### Stored data

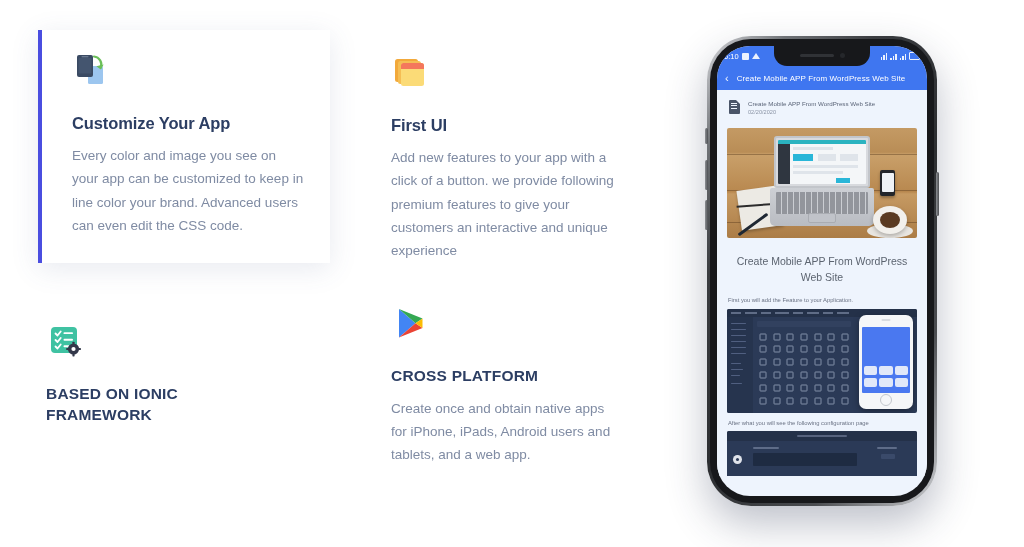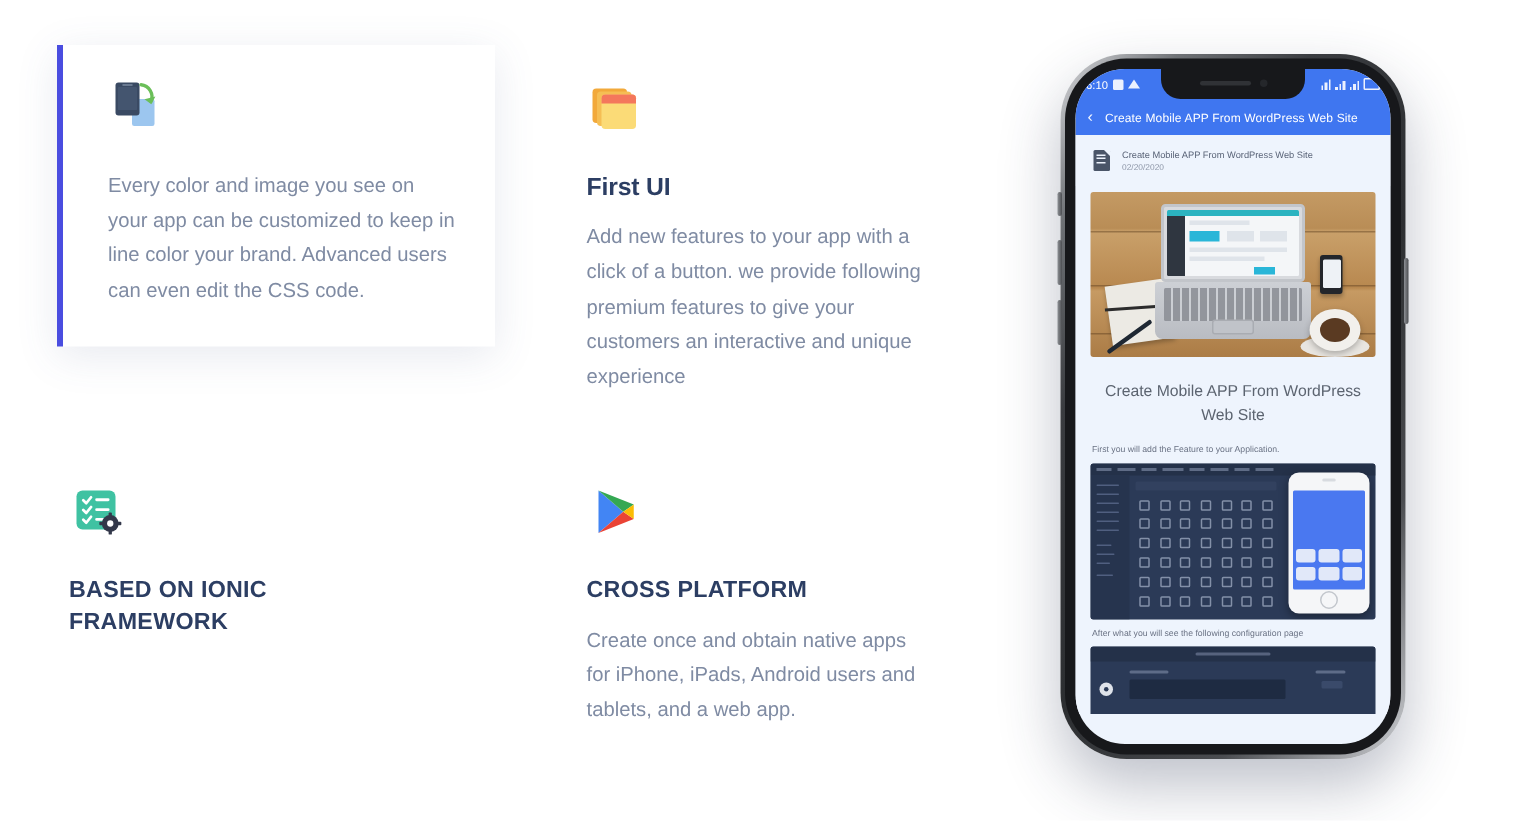--- a/index.html
+++ b/index.html
@@ -17,21 +17,21 @@
     position:absolute;left:40px;top:32px;
     width:600px;height:460px;
   }
   .feat{
     position:absolute;
     box-sizing:border-box;
   }
   .feat.c0{left:0px;  top:0px;   width:290px;}
   .feat.c1{left:345px;top:0px;   width:250px;}
   .feat.c2{left:0px;  top:270px; width:290px;}
-  .feat.c3{left:345px;top:270px; width:250px;}
+  .feat.c3{left:345px;top:252px; width:250px;}
 
   
   .feat.card{
     background:#ffffff;
     border-left:4px solid #4a4de0;
     box-shadow:0 6px 26px rgba(80,90,140,0.13);
     padding:20px 22px 26px 30px;
     left:-2px; top:-2px;
     width:292px;
   }
@@ -235,20 +235,21 @@
       <div class="icon-wrap">
         <svg width="40" height="40" viewBox="0 0 40 40">
           <rect x="16" y="16" width="15" height="18" rx="1.5" fill="#9cc6ef"></rect>
           <rect x="5" y="5" width="16" height="22" rx="2" fill="#3a4a63"></rect>
           <rect x="6.6" y="8" width="12.8" height="15.4" rx="0.8" fill="#44556f"></rect>
           <rect x="9.5" y="6.2" width="7" height="1" rx="0.5" fill="#7b8aa1"></rect>
           <path d="M22 6.5 a8 8 0 0 1 6.6 11.2" stroke="#6bbf59" stroke-width="2.2" fill="none" stroke-linecap="round"></path>
           <path d="M31.6 14.4 l-2.7 5.1 -4.6-3.3 z" fill="#6bbf59"></path>
         </svg>
       </div>
+      <h3>Customize Your App</h3>
       <p>Every color and image you see on your app can be customized to keep in line color your brand. Advanced users can even edit the CSS code.</p>
     </div>
 
     <div class="feat c1 plain">
       <div class="icon-wrap">
         <svg width="40" height="40" viewBox="0 0 40 40">
           <rect x="4" y="7" width="23" height="23" rx="2.5" fill="#f2a93b"></rect>
           <rect x="7" y="9" width="23" height="23" rx="2.5" fill="#f5be54"></rect>
           <rect x="10" y="11" width="23" height="23" rx="2.5" fill="#fbdb77"></rect>
           <path d="M10 13.5 a2.5 2.5 0 0 1 2.5-2.5 h18 a2.5 2.5 0 0 1 2.5 2.5 v3.5 h-23 z" fill="#f4775c"></path>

######

Quote the material word for word, dropping any images it holds.

--- a/index.html
+++ b/index.html
@@ -17,21 +17,21 @@
     position:absolute;left:40px;top:32px;
     width:600px;height:460px;
   }
   .feat{
     position:absolute;
     box-sizing:border-box;
   }
   .feat.c0{left:0px;  top:0px;   width:290px;}
   .feat.c1{left:345px;top:0px;   width:250px;}
   .feat.c2{left:0px;  top:270px; width:290px;}
-  .feat.c3{left:345px;top:270px; width:250px;}
+  .feat.c3{left:345px;top:252px; width:250px;}
 
   
   .feat.card{
     background:#ffffff;
     border-left:4px solid #4a4de0;
     box-shadow:0 6px 26px rgba(80,90,140,0.13);
     padding:20px 22px 26px 30px;
     left:-2px; top:-2px;
     width:292px;
   }
@@ -235,20 +235,21 @@
       <div class="icon-wrap">
         <svg width="40" height="40" viewBox="0 0 40 40">
           <rect x="16" y="16" width="15" height="18" rx="1.5" fill="#9cc6ef"></rect>
           <rect x="5" y="5" width="16" height="22" rx="2" fill="#3a4a63"></rect>
           <rect x="6.6" y="8" width="12.8" height="15.4" rx="0.8" fill="#44556f"></rect>
           <rect x="9.5" y="6.2" width="7" height="1" rx="0.5" fill="#7b8aa1"></rect>
           <path d="M22 6.5 a8 8 0 0 1 6.6 11.2" stroke="#6bbf59" stroke-width="2.2" fill="none" stroke-linecap="round"></path>
           <path d="M31.6 14.4 l-2.7 5.1 -4.6-3.3 z" fill="#6bbf59"></path>
         </svg>
       </div>
+      <h3>Customize Your App</h3>
       <p>Every color and image you see on your app can be customized to keep in line color your brand. Advanced users can even edit the CSS code.</p>
     </div>
 
     <div class="feat c1 plain">
       <div class="icon-wrap">
         <svg width="40" height="40" viewBox="0 0 40 40">
           <rect x="4" y="7" width="23" height="23" rx="2.5" fill="#f2a93b"></rect>
           <rect x="7" y="9" width="23" height="23" rx="2.5" fill="#f5be54"></rect>
           <rect x="10" y="11" width="23" height="23" rx="2.5" fill="#fbdb77"></rect>
           <path d="M10 13.5 a2.5 2.5 0 0 1 2.5-2.5 h18 a2.5 2.5 0 0 1 2.5 2.5 v3.5 h-23 z" fill="#f4775c"></path>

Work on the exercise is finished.